Will that be part of a larger EP or album, or just a standalone track?
“It’s one of a series of singles that are coming out. It’s not necessarily going to be making up an EP, but I’ve got releases lined up for the rest of the year coming out on various different labels. This is the beginning of a string of solo releases, which is cool. Most of it’s my own production, a few are collaborative productions too.”
Is getting into the production side more of a recent thing?
“It’s something I’ve been doing for a while but I haven’t been putting out tunes with my own production. The next few tunes that I’ve got coming I’ve produced or co-produced. When I first got into drum & bass I was a topline vocalist, so I was always being featured, which is great and I love doing it, but it meant I was always jumping around styles.
“One release would be liquid, the next release would be dancefloor, the next something else. I kind of wanted to be clearer about what my own sound is, which I think is a lot more soulful and maybe a bit heavier than what people know me for. People often associate me with liquid, which I do love, but isn’t really what I wanted to make.
“I do a lot of production, arrangement and writing for the TV work that I do. It’s nice now to be able to feed that into my own solo stuff and put out tracks with my own feel and style.”
Do you feel like coming from a vocal background feeds into your production approach?
“Yeah, I think musicality feeds into it, definitely. I think one of the things I’m strongest at is arrangement. I can play too; I play keys and guitars and some other stuff. I’m writing a lot of the parts and I’m able to put those together quite organically. The beatmaking and the mixing side is where I need to collaborate more at the moment. That’s the side of stuff I’m working on, but the musicality is where I’m strongest.
“I’ve trained as a vocalist and I’ve been a songwriter for around 15 years, so it was a natural progression to make. Drum & bass is such a production-heavy style of music that it’s quite scary to go into that and start calling yourself a producer. Everything gets so scrutinised that you put out, and it can be quite daunting, but that’s a challenge that I really wanted to take on.
“I’m loving it too, the people I’ve been collaborating with for this next set of releases have been so open to what I do.

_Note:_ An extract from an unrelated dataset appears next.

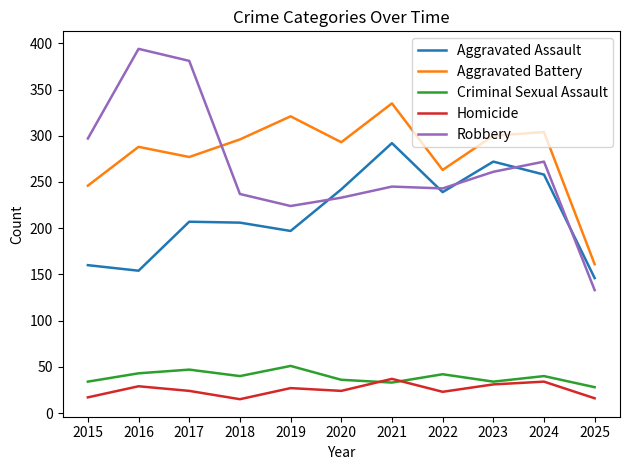

True or false: Criminal Sexual Assault and Aggravated Battery cross at least once.

False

I’ll bring a track that’s nearly finished, or at least has all of the artistic parts that I want, and they’ll be like, ‘ok, this is how we get the bass sounding like this or the snare sounding like this’. It’s been a really great experience because they’re not taking over or taking anything away from my sound or the artistry I want to put into it. They’re seeing what I’m bringing rather than trying to put their own stamp on it, which isn’t an easy thing to do as a producer.”
Have you been mostly in the box with your production so far?
“I do have some synths but I tend to not use them. I was given a Modal and a UDO synth to play with, and it was really cool to have those synths to make wubby sounds on, but then I tended not to use them. I end up just using plugins, things like Serum, which is the main one I use. I work in Logic and I just tend to stay in there. I do have my preamp, which is quite a big part of my vocal chain. It’s got quite a vintage sound, from the mic I’m using and everything in my chain. It’s quite a gospel/soul take on my vocals, which I think translates really well into the modern dance sound. You get that raw element to it. The rest is mostly plugins.”
Ruth Royall's latest single, New Ride, is out now.